=== Section Start ===
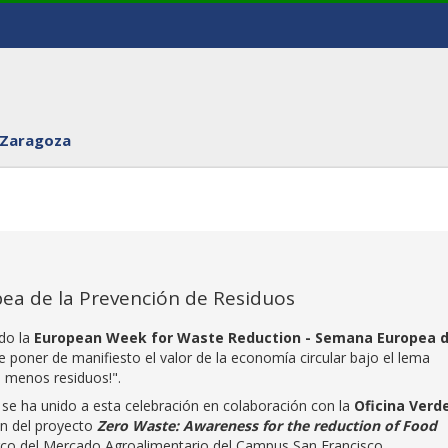
 Zaragoza
pea de la Prevención de Residuos
ndo la
European Week for Waste Reduction - Semana Europea d
e poner de manifiesto el valor de la economía circular bajo el lema
 menos residuos!".
)
se ha unido a esta celebración en colaboración con la
Oficina Verd
ón del proyecto
Zero Waste: Awareness for the reduction of Food
marco del Mercado Agroalimentario del Campus San Francisco.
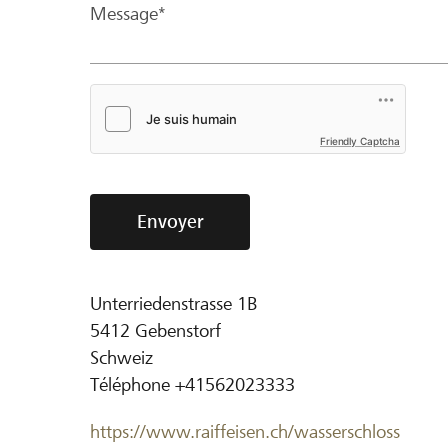
Message*
Friendly Captcha
Envoyer
Unterriedenstrasse 1B
5412
Gebenstorf
Schweiz
Téléphone
+41562023333
https://www.raiffeisen.ch/wasserschloss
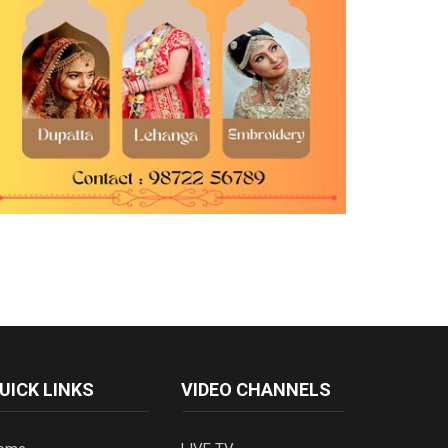
UICK LINKS
VIDEO CHANNELS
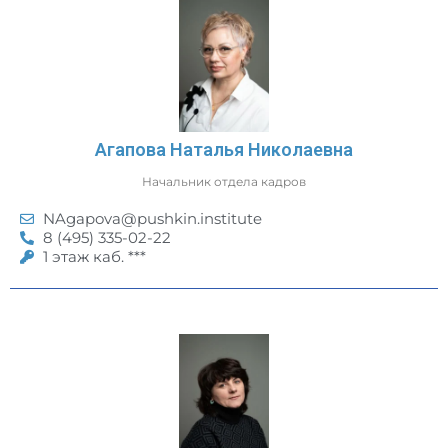
Агапова Наталья Николаевна
Начальник отдела кадров
NAgapova@pushkin.institute
8 (495) 335-02-22
1 этаж каб. ***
=== Section End ===
=== WHAT YOU ARE ASKED TO DO ===
Please retype the whole listing above exactly, without any of its images.

=== TASK OUTPUT ===
 Zaragoza
pea de la Prevención de Residuos
ndo la
European Week for Waste Reduction - Semana Europea d
e poner de manifiesto el valor de la economía circular bajo el lema
 menos residuos!".
)
se ha unido a esta celebración en colaboración con la
Oficina Verd
ón del proyecto
Zero Waste: Awareness for the reduction of Food
marco del Mercado Agroalimentario del Campus San Francisco.
Message*
Friendly Captcha
Envoyer
Unterriedenstrasse 1B
5412
Gebenstorf
Schweiz
Téléphone
+41562023333
https://www.raiffeisen.ch/wasserschloss
UICK LINKS
VIDEO CHANNELS
Агапова Наталья Николаевна
Начальник отдела кадров
NAgapova@pushkin.institute
8 (495) 335-02-22
1 этаж каб. ***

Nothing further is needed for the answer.